Albert, bien que familiarisé avec la prodigieuse vigueur de son ami, avait peine à concevoir l’énorme quantité de travail manuel qu’il fournissait en ce moment. Il lui en fit la remarque.

– Parbleu ! répondit Alexandre, le métier que je viens de faire m’a singulièrement entraîné aux travaux de force.

– Comment cela ?

– Dame ! mon cher, depuis que j’ai eu le regret de te quitter, un peu brusquement dans le Kalahari, mes maîtres ne m’ont guère laissé m’endormir dans le farniente.

– Tes maîtres ?...

– Comment, nous ne faisons que bavarder depuis notre rencontre et je n’ai pas encore trouvé le moment de vous raconter mon esclavage.

– Tu as été esclave !... toi !...

– Comme un simple indigène de ce pays trop ensoleillé. Nonobstant ma peau blanche et mon origine européenne, j’ai porté au cou la bûche d’esclavage.

» Vilain instrument et déplorable métier !

» Et les coups de chambock !

– Mais c’est infâme !... C’est inouï !...

– Parfaitement inouï, absolument infâme et de tous points véridique.
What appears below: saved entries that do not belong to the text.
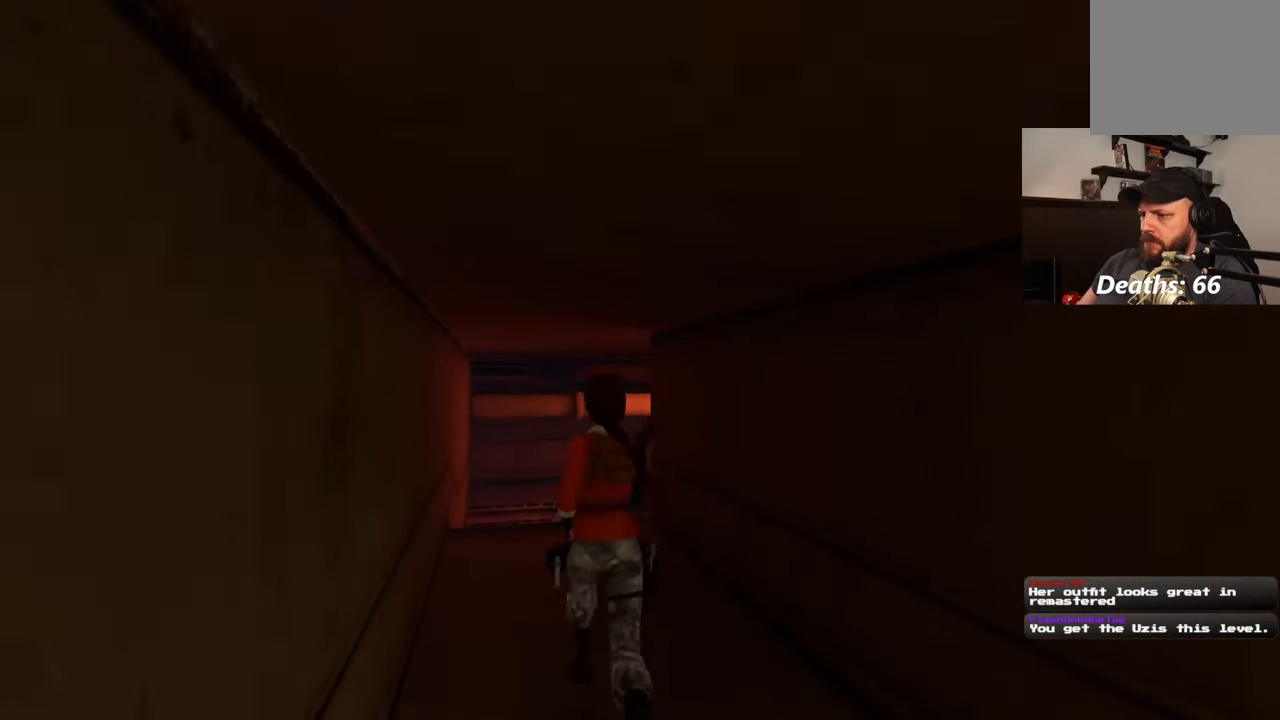
{"buttons": [], "left_stick": "up", "right_stick": "up", "events": [[267, "right_stick", "up"]]}
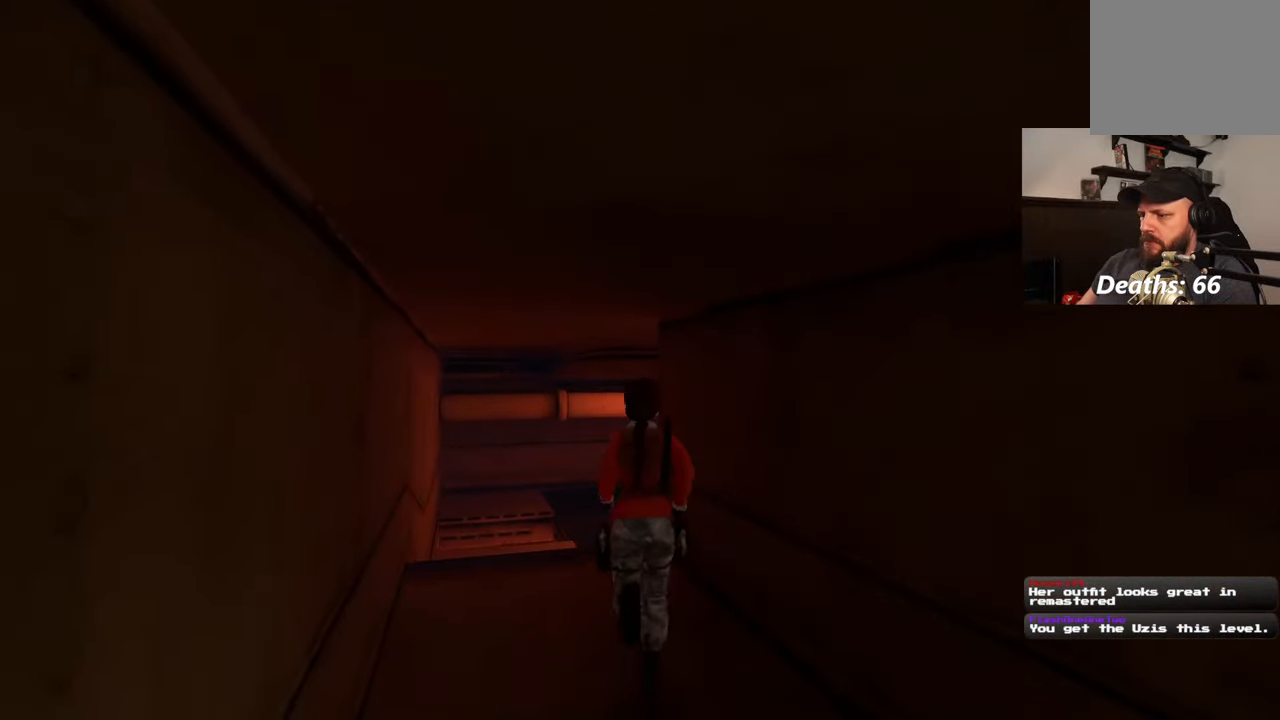
{"buttons": [], "left_stick": "up", "right_stick": "center", "events": [[50, "right_stick", "center"], [383, "right_stick", "up"], [500, "right_stick", "center"]]}
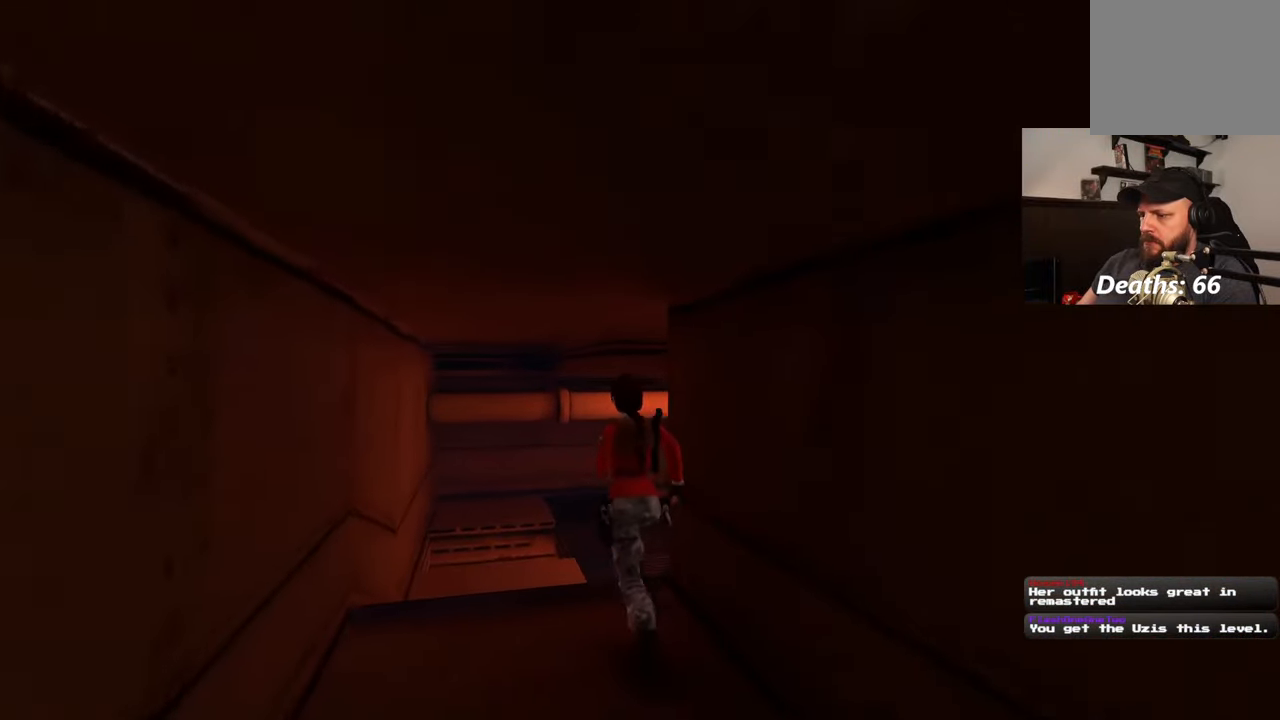
{"buttons": [], "left_stick": "up-right", "right_stick": "center", "events": [[333, "right_stick", "down-right"], [400, "left_stick", "center"], [467, "left_stick", "up-right"], [500, "right_stick", "center"]]}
Heureusement pour moi que mes patrons étaient noirs. Avec des blancs, je fusse mort à la peine.

» Aussi, combien je m’applaudis d’avoir soustrait à de pareilles horreurs, ces pauvres diables de Bushmen, que les mulâtres portugais menaient comme du bétail.

– Tu sais qu’ils sont morts, ces mécréants.

– Très bien. Comme dit le proverbe beauceron, ils ne valent pas des chiens en vie.

» Et voilà, mon cher Albert, comment ton ami, Alexandre Chauny, ancien boulevardier, habitué des premières, membre de plusieurs cercles, ancien propriétaire foncier, a fait pour d’affreux sauvages la corvée d’eau, a écrasé nuit et jour le millet et le sorgho entre deux pierres plates, a brassé la bière indigène, a servi les femmes, amusé les enfants et endossé les rebuffades de tout un clan de bimanes noirs comme la réglisse, malpropres comme des porcs et odorants comme une légion de crocodiles.

» Mais, veille au grain. Je vous raconterai plus tard tout cela par le menu.

» Il me semble que nos ennemis ont changé de tactique.

– Tiens ! C’est vrai. Au lieu de s’avancer à découvert comme tout à l’heure, ils s’abritent derrière des fascines de bois mort.